Intervention de Jason FLECK
Conseiller municipal

Conseil municipal de Mulhouse du 17 juin 2021

Retrouvez l’extrait vidéo de l’intervention de Jason FLECK :

La ville s’apprête à engager entre 64 000 et 520 000€ sur quatre ans dans la prévention, la dératisation et la désinsectisation. Nous avons ici deux sujets qu’il faut distinguer.

– Premièrement, concernant les punaises de lit : nous avions déjà demandé un rapport sur la situation et nous n’avons pas eu de retour. La désinsectisation est dans ce cas une méthode nécessaire car il n’existe pas de méthode de prévention. Il suffit d’un voyage, d’une visite au mauvais endroit et n’importe qui peut se retrouver envahi. Le phénomène a tendance à s’étendre en France, comme l’indique une page du gouvernement dédiée à la question. Combien de Mulhousiens, d’immeubles sont-ils concernés ? Un véritable problème de salubrité publique peut se poser à la population et nécessite d’être quantifié, car la désinsectisation est très coûteuse et extrêmement compliquée à l’échelle de tout un immeuble. Or la plupart des Mulhousiens ont peu de ressources.

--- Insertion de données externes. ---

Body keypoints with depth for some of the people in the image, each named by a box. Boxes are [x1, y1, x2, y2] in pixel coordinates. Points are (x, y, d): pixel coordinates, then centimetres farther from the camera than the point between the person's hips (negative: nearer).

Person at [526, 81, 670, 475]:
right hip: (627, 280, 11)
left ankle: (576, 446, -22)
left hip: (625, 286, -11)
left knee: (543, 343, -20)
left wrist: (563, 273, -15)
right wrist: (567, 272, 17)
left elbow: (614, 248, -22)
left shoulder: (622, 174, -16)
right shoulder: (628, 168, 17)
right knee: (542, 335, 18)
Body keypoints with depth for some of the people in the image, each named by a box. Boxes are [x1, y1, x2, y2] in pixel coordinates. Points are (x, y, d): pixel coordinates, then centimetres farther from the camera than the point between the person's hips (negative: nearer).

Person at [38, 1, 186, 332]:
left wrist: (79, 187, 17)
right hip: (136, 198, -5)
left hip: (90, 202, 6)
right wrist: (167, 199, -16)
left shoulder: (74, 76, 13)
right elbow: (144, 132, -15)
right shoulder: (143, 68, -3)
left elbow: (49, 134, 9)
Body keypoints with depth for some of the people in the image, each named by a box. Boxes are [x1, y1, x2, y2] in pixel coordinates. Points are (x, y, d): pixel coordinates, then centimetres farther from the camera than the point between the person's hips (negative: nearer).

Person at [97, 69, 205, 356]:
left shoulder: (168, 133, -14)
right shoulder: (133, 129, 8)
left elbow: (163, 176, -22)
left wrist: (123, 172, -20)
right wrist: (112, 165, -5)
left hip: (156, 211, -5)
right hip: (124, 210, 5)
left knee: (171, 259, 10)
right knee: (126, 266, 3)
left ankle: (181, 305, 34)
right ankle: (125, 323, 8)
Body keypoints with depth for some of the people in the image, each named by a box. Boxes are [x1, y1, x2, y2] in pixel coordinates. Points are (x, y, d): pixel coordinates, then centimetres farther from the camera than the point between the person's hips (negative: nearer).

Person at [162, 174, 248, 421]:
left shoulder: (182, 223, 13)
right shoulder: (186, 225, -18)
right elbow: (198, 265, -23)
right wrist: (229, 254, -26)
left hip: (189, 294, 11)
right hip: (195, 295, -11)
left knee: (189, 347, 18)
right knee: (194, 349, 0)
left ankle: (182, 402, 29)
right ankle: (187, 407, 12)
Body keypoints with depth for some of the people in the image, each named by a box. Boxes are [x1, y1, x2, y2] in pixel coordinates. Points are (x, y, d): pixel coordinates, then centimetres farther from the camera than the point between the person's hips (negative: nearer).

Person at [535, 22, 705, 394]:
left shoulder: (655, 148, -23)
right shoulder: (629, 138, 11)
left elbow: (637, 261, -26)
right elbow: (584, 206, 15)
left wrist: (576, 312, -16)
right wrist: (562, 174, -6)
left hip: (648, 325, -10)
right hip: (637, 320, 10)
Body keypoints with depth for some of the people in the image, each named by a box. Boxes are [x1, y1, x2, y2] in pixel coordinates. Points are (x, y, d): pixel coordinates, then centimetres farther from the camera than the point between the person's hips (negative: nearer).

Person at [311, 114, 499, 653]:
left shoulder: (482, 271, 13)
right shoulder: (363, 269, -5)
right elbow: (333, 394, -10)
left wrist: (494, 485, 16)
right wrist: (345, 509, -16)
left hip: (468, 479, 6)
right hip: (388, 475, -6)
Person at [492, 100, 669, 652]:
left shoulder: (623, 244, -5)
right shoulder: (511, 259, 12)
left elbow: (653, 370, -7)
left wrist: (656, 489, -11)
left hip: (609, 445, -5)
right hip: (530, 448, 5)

– Deuxièmement, concernant les rats : l’aspect prévention est effectivement primordial car des habitants peuvent se retrouver en souffrance. Il faut savoir que l’importance d’une population de rats est fixée premièrement par l’offre de nourriture. Le facteur essentiel est donc la conservation soignée des denrées alimentaires hors de leur portée. Ce qui ne relève pas de l’action d’une entreprise mais de mesures d’hygiène.

Le piégeage et la mise à mort sont en effet vains, et je rejette d’avance les accusations de sensiblerie en appelant au pragmatisme : les populations de rats décimées par exemple par des mesures d’empoisonnement s’en remettent très rapidement et c’est d’ailleurs pour cette raison que la « lutte » est permanente. Les études scientifiques ont démontré que les rats sont des animaux pourvus d’une organisation sociale et territoriale très complexe dont les populations s’autorégulent. Comme les renards, le fait d’attaquer de façon létale une population de rat contribue à rendre les femelles encore plus fertiles (il y a davantage de petits par portée, des pubertés précoces) et les territoires « nettoyés » sont rapidement occupés par le clan voisin qui va étendre la colonisation de façon exponentielle en l’absence de concurrence. Par ailleurs, les rats sont en concurrence alimentaire avec les cafards, et ceux-ci auront tôt fait de les remplacer dans une zone où la nourriture n’est pas protégée. La lutte létale contre les rats n’est jamais rendue efficace sur le long terme – ce qui n’est pas le cas de la prévention. Je vous cite la conclusion du « Guide technique à l’usage des maires sur la lutte contre les rongeurs » de la Direction départementale des affaires sanitaires du Val d’Oise : « La lutte offensive, c’est-à-dire la pose de produits raticides et de pièges, n’est qu’un palliatif. »

Je m’interroge donc sur les méthodes employées par la municipalité actuellement : quelles sont-elles précisément ? Quel est le retour sur investissement des sommes d’argents engagées pour tuer des rats, quand on sait que ce sont des mesures d’hygiène qui sont la solution à la plupart des désagréments causés ? Je demande également un bilan des désinfestations passées afin d’en tirer des solutions pragmatiques.